The Court may sanction an RP despite dissenting creditors if:

  1. 75% or more in value of the class agree to the proposed RP: and
  2. The dissenting creditors would be 'no worse off' under the RP than in the “relevant alternative” (i.e. whatever the court considers is most likely to happen if the RP is not sanctioned).

In light of the above protections, struggling companies may perceive an RP as a viable alternative to, and a way to avoid, the more formal insolvency procedures of litigation and administration.

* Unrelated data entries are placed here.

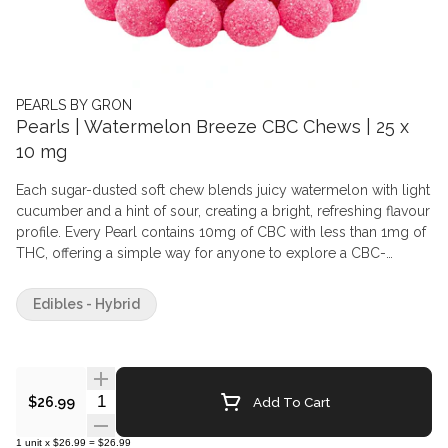
PEARLS BY GRON
Pearls | Watermelon Breeze CBC Chews | 25 x
10 mg
Each sugar-dusted soft chew blends juicy watermelon with light
cucumber and a hint of sour, creating a bright, refreshing flavour
profile. Every Pearl contains 10mg of CBC with less than 1mg of
THC, offering a simple way for anyone to explore a CBC-
forward soft chew in a familiar, fruit-driven format. Crafted with
care and finished with the signature Pearls texture, this pack
Edibles - Hybrid
delivers consistent flavour, consistent quality and a generous
count for those who prefer a longer-lasting stash. Sweet, clean
and thoughtfully balanced, Watermelon Breeze keeps things
light while staying unmistakably Pearls.
Quantity Selector
Add To Cart
$26.99
1
unit
x
$26.99
=
$26.99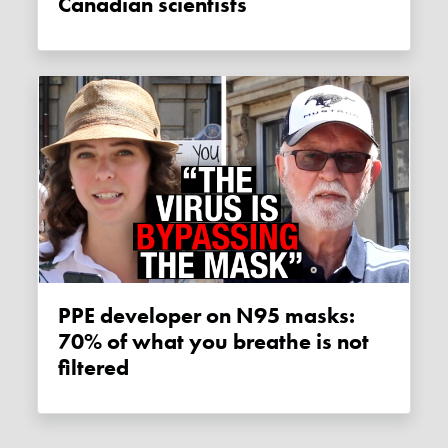
Canadian scientists
PPE developer on N95 masks:
70% of what you breathe is not
filtered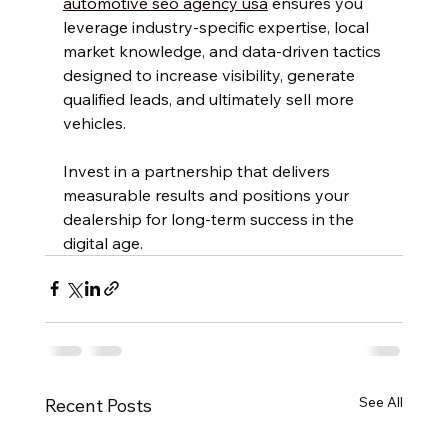
automotive seo agency usa
 ensures you 
leverage industry-specific expertise, local 
market knowledge, and data-driven tactics 
designed to increase visibility, generate 
qualified leads, and ultimately sell more 
vehicles.
Invest in a partnership that delivers 
measurable results and positions your 
dealership for long-term success in the 
digital age.
See All
Recent Posts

New restructuring plan & adjudication

Part 26A of the CA 2006 does not prohibit creditor action against a struggling company during the time where an RP is being formulated.  This means that, in the context of a construction dispute, there is nothing to prevent a creditor from commencing proceedings (likely an adjudication) against a struggling company before the RP is approved. 

Companies considering seeking to implement an RP should be mindful of this, and ensure that they act promptly in formulating and circulating the RP to its creditors.

New restructuring plan & termination of supply contracts

A company that is subject to an RP would fall within the CIGA's definition of 'insolvency' and therefore enjoys the benefit of section 14 of the CIGA; i.e. protection from termination of its supply contracts. 

This means that a company that is subject to an RP will, subject to exceptions, continue to be supplied with vital good and services to enable it to continue trading.